→ **Work order**
From the entries that follow, report every line in which "down" occurs.

→ **Records supplied**
⁂

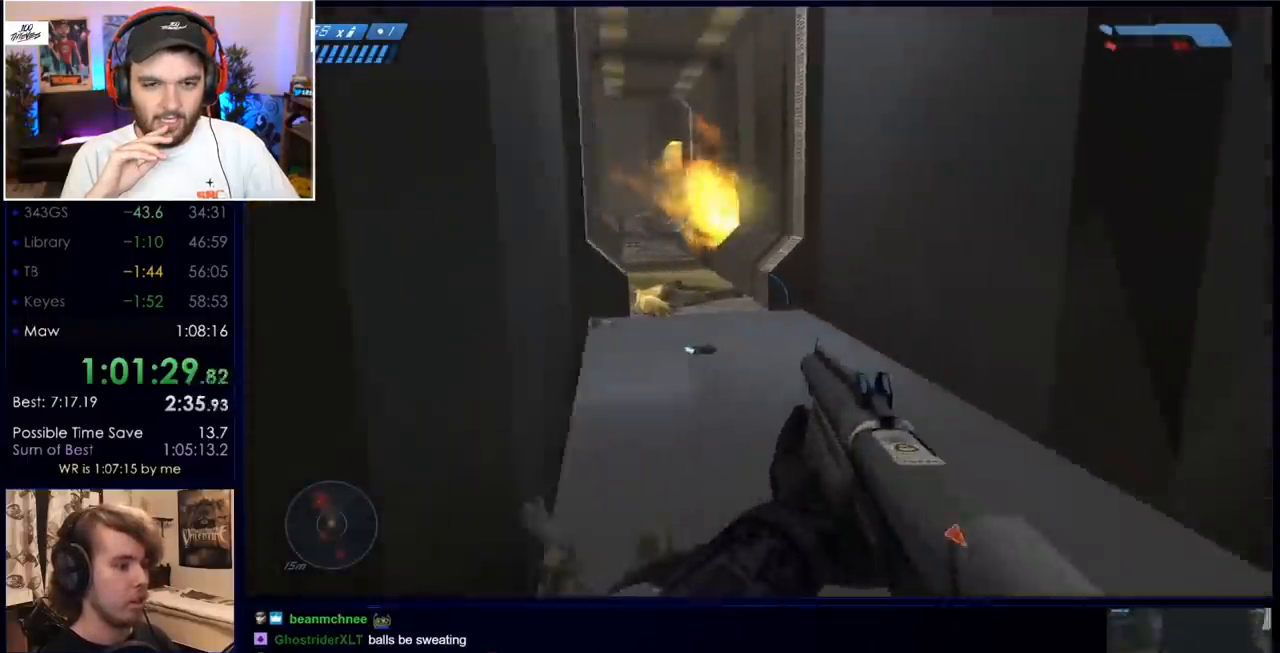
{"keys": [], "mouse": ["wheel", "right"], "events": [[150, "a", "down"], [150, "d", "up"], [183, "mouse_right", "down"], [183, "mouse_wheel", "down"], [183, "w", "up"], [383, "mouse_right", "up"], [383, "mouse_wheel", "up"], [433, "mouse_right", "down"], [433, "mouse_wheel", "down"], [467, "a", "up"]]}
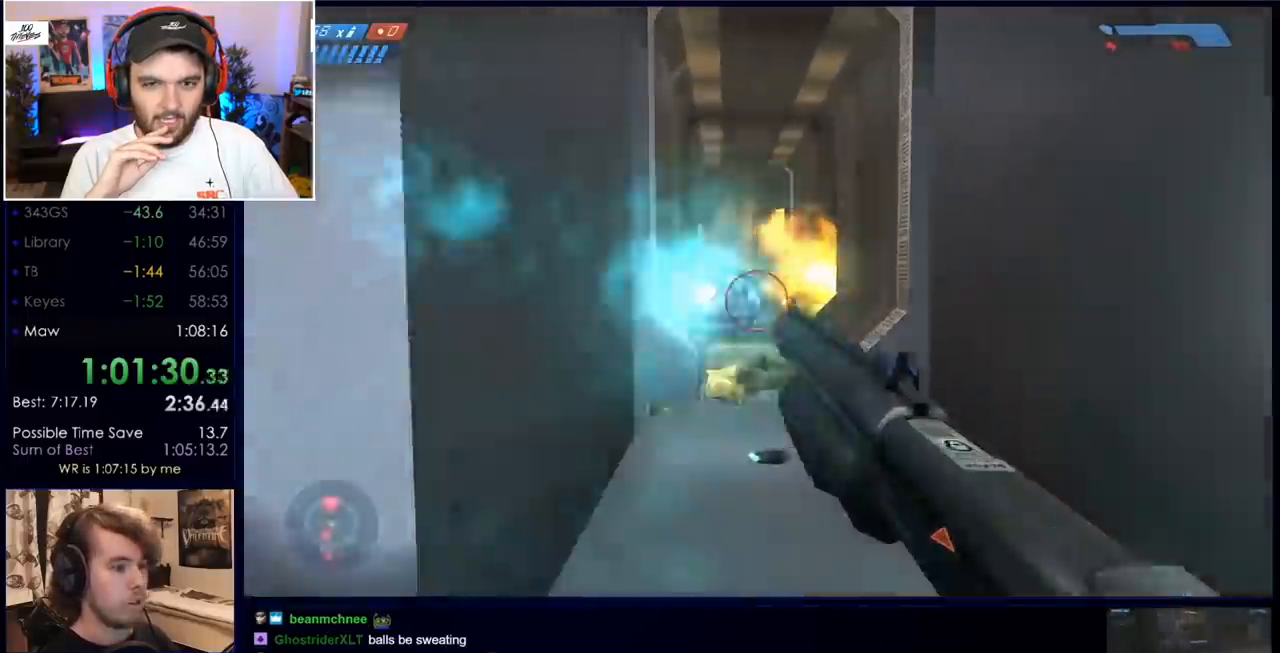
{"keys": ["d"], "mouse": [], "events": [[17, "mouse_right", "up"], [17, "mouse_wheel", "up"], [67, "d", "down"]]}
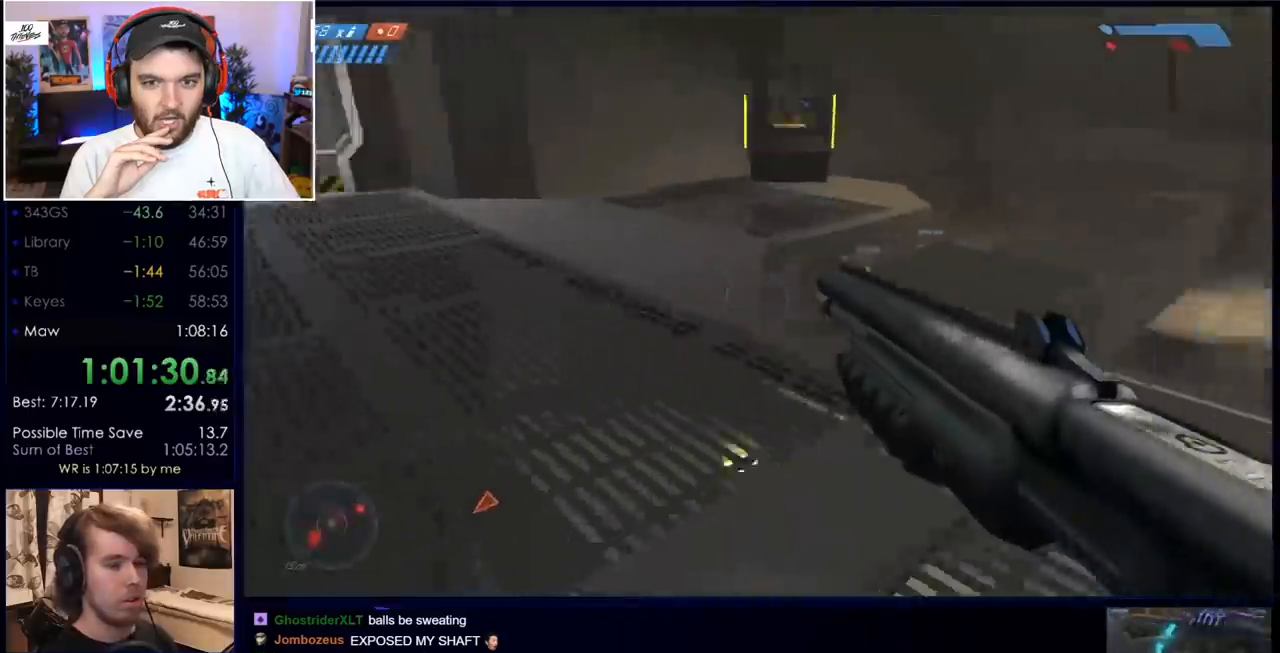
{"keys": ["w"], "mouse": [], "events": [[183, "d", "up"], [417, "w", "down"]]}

⁂

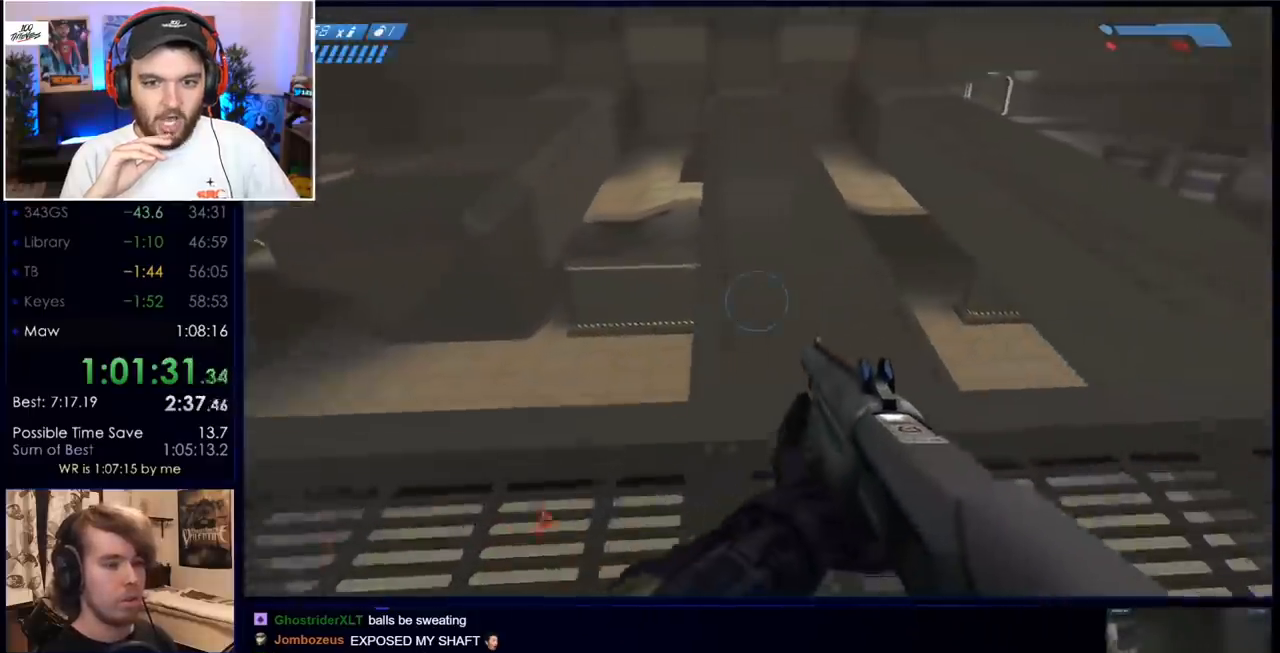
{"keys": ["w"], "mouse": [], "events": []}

⁂

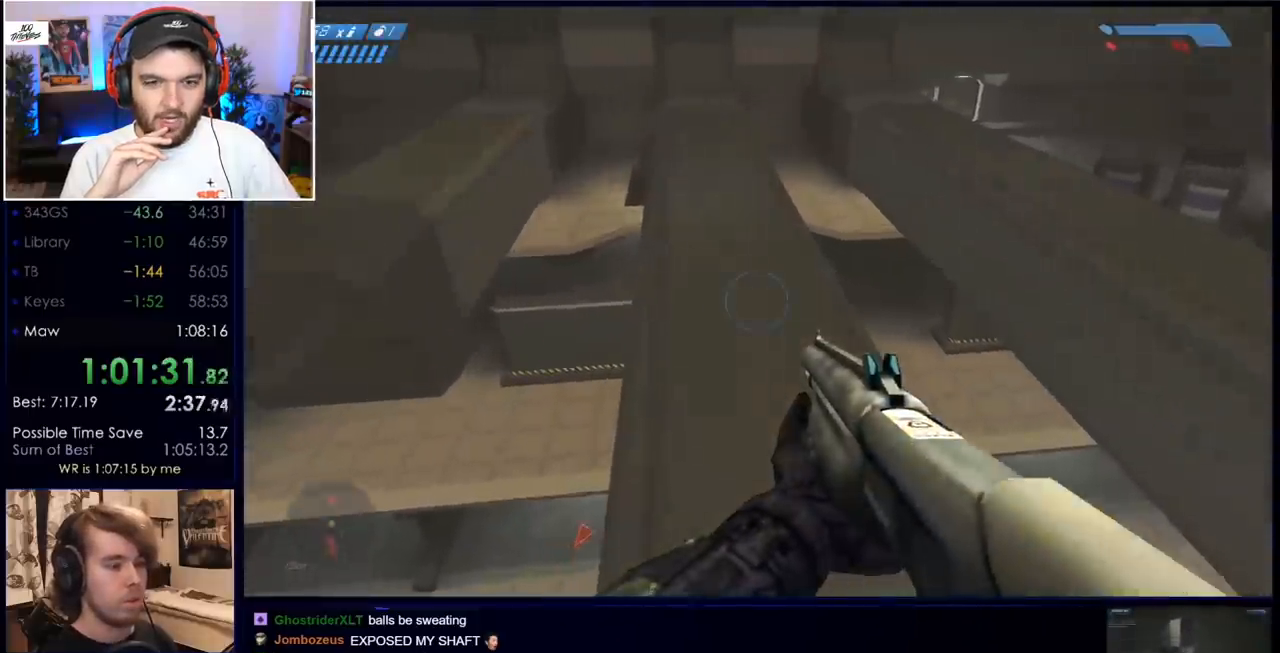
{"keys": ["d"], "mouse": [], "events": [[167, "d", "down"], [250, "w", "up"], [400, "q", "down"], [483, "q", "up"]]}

⁂

→ **Solution**
{"keys": [], "mouse": ["wheel", "right"], "events": [[150, "a", "down"], [150, "d", "up"], [183, "mouse_right", "down"], [183, "mouse_wheel", "down"], [183, "w", "up"], [383, "mouse_right", "up"], [383, "mouse_wheel", "up"], [433, "mouse_right", "down"], [433, "mouse_wheel", "down"], [467, "a", "up"]]}
{"keys": ["d"], "mouse": [], "events": [[17, "mouse_right", "up"], [17, "mouse_wheel", "up"], [67, "d", "down"]]}
{"keys": ["w"], "mouse": [], "events": [[183, "d", "up"], [417, "w", "down"]]}
{"keys": ["d"], "mouse": [], "events": [[167, "d", "down"], [250, "w", "up"], [400, "q", "down"], [483, "q", "up"]]}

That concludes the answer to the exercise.